Should you automate processing and management of small volumes of impactful data?
Yes! Regardless of the volume of the impactful data, taking the time to streamline processing and managing the data can have a wide variety of benefits.
Automating Data Processing
Automating data processing reduces the time it takes to gain access to the data and insights from it. It also reduces the amount of potential human error when manually processing data. This could start as a simple Python or R script run locally. As the volume and frequency of data increases, this could evolve into building a Serverless Data Pipeline in AWS using services like AWS Lambda, AWS Step Functions, and/or AWS Fargate. Depending on situation, there are pros and cons between running locally and deploying a data pipeline in a cloud platform. Regardless of the implementation, automating data processing leads to faster access to the data and insights along with less human errors.
Data Management
When does it make sense to build a data warehouse and marts? Well…“it depends.” If you are pulling in data from multiple desperate sources that you need to normalize together into a single harmonized data model, then a data warehouse and curated data marts may be appropriate. If the data is coming from a single source, it may be sufficient to streamline processing it and serving the results up via a Quicksight Dashboard.
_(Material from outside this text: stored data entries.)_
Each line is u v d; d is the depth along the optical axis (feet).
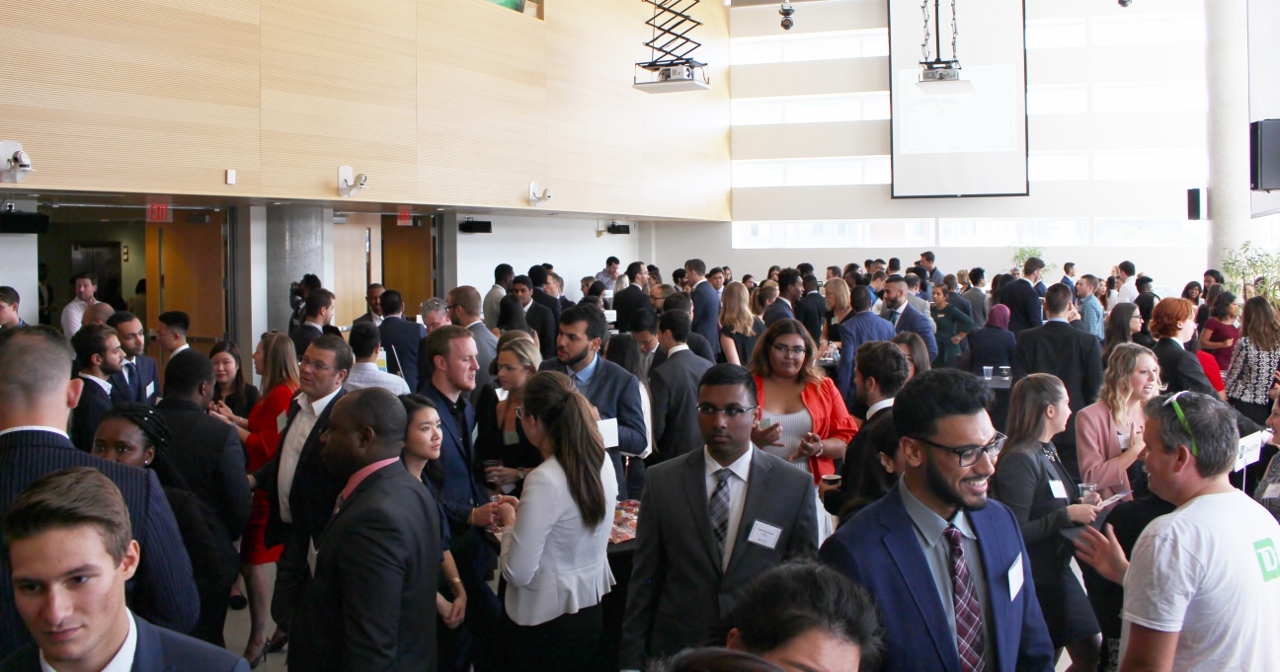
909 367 10.89
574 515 9.35
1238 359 17.43
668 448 14.38
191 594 7.65
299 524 9.87
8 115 21.84
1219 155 39.19
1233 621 6.15
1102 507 9.95
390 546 7.50
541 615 9.32
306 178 29.17
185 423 11.07
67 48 22.97
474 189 35.96
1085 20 54.75
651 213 49.62
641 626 8.25
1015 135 55.42
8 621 6.10
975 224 57.52
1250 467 13.52
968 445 5.92
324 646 7.60
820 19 59.06
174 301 33.94
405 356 21.43
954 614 6.12
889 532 6.14
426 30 33.63
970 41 55.77
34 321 27.37
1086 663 9.22
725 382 8.02
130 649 5.01
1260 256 36.70
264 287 32.55
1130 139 54.49
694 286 29.40
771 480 8.14
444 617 10.09
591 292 33.22
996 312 23.68
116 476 7.12
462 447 11.94
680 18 52.85
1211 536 6.23
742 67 60.70
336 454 7.91
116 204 29.53
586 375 13.67
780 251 61.05
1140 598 6.36
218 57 26.50
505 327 25.30
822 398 12.69
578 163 42.57
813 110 59.88
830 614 3.93
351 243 39.63
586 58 43.21
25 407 6.75
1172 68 53.67
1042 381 9.64
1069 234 55.98
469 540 10.90
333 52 30.01
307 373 11.79
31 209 28.17
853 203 59.26
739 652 3.04
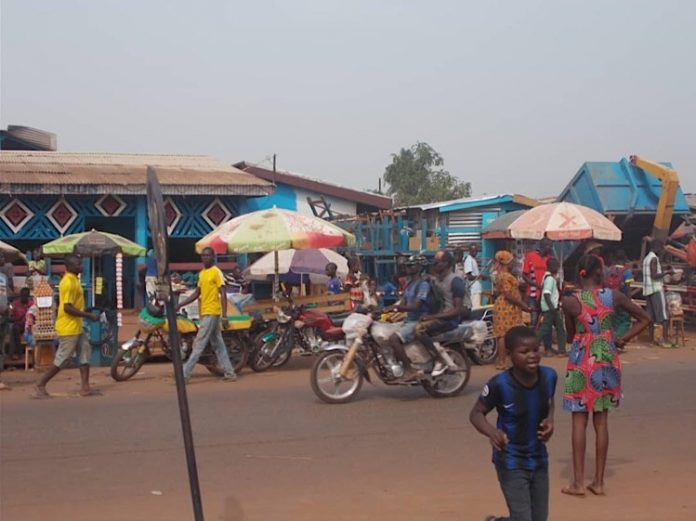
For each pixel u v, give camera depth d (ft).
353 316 33.50
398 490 21.77
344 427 29.01
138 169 69.26
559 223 50.90
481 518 19.53
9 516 19.62
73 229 64.34
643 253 61.57
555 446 26.86
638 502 20.95
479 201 72.33
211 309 38.65
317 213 77.87
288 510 20.11
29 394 35.94
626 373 41.11
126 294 72.08
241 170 75.46
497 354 43.45
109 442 26.84
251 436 27.63
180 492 21.53
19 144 82.02
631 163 64.49
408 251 69.67
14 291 47.32
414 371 33.17
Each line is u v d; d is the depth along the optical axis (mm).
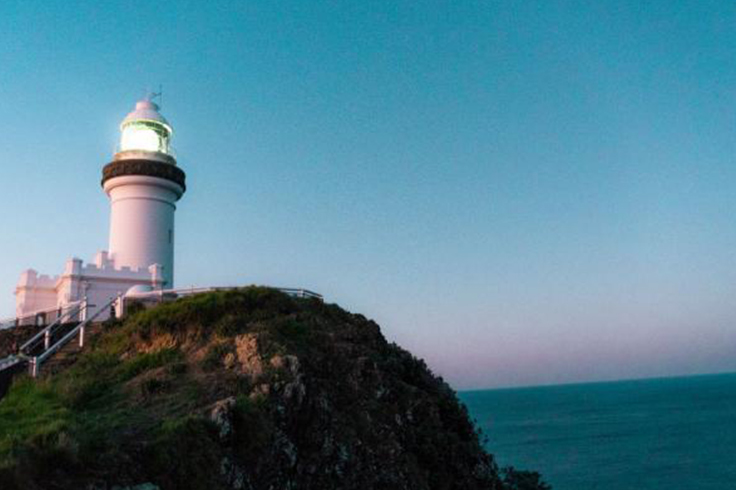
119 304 23250
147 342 18734
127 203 34125
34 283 31438
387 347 23359
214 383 14305
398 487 14656
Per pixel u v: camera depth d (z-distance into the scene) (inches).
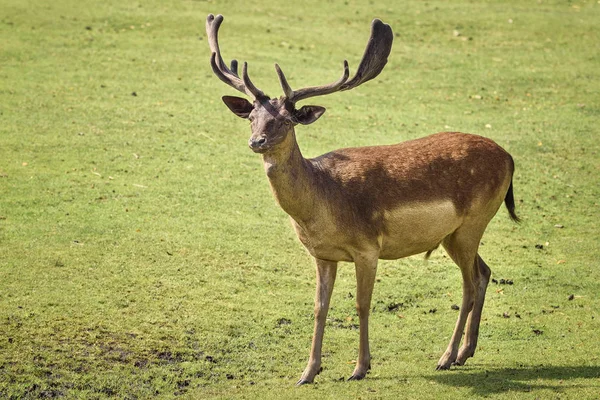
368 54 878.4
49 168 1362.0
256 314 997.2
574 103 1798.7
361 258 851.4
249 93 841.5
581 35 2210.9
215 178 1385.3
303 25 2177.7
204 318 976.3
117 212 1234.0
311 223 834.8
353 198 845.2
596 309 1037.2
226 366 885.2
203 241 1168.8
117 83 1750.7
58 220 1191.6
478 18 2300.7
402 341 956.0
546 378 837.8
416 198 867.4
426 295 1077.1
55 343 890.7
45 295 988.6
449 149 910.4
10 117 1542.8
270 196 1341.0
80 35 1995.6
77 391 816.3
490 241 1237.1
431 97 1795.0
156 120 1592.0
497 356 913.5
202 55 1934.1
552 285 1106.1
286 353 920.9
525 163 1502.2
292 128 809.5
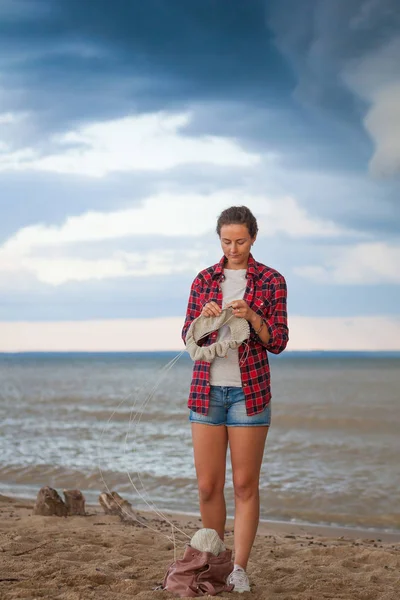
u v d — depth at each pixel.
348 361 117.00
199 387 3.51
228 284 3.59
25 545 4.54
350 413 19.98
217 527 3.62
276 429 16.91
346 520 7.16
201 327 3.49
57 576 3.68
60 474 9.62
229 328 3.51
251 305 3.54
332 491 8.59
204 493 3.56
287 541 5.76
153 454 11.48
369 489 8.71
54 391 33.25
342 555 4.87
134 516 6.14
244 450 3.46
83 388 36.41
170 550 4.70
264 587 3.70
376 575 4.18
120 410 20.98
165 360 131.50
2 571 3.84
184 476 9.37
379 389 34.56
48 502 6.13
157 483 8.94
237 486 3.52
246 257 3.62
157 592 3.29
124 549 4.63
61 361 132.38
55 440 13.49
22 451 11.87
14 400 26.47
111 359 149.75
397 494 8.41
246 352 3.48
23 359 161.62
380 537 6.35
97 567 3.98
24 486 8.88
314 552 4.91
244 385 3.45
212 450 3.52
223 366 3.49
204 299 3.62
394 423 17.67
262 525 6.85
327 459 11.35
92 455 11.37
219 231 3.54
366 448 12.76
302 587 3.78
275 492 8.53
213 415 3.50
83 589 3.40
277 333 3.46
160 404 24.00
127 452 11.69
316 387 37.28
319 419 18.25
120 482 9.07
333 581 3.92
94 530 5.37
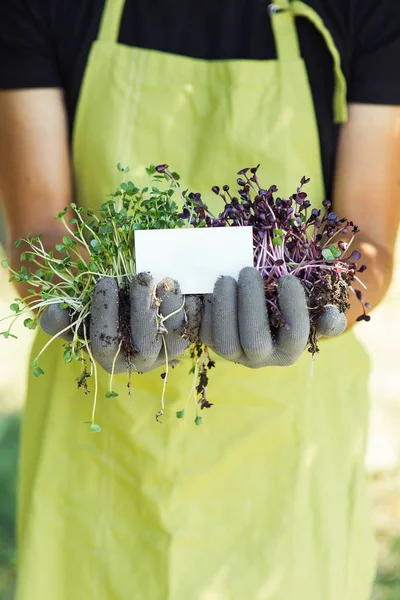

When does volume of data matter?
There are some cases where the volume data will matter such as when evaluating a data platform architecture or exploring using Machine Learning to solve a problem.
Evaluating Data Platform Architecture
When building a data platform, it is important to take into consideration the 3 V’s of data (volume, velocity, and variety). This will inform the kinds of technologies a Data Engineer should consider using in order to ensure the data stack can handle the use-case. An example being a data platform to manage terabytes of data, a Data Engineer should consider frameworks that support parallel computing such as Spark with AWS EMR versus if I am managing gigabytes of data where I could use something simpler to use such Lambda functions to process the data and AWS Athena to query the data.
Machine Learning Applications
When Machine Learning came onto the scene, it brought with it the need for large volumes of data in order to have sufficient data to train an algorithm to perform a task such as image classification, natural language processing, etc. In these cases, the larger the training dataset, more often than not the better the trained algorithm will perform. This is of course assuming the training dataset is well suited for the problem to be solved but that would deserve it’s own blog post.
Conclusion
It is important to think critically about the actual value of a dataset over the perceived value. Also, any dataset that is considered valuable, there are numerous benefits to invest time and energy into automating the processing and management of the data. This will help improve data quality and ensure data is accessible in a timely manner.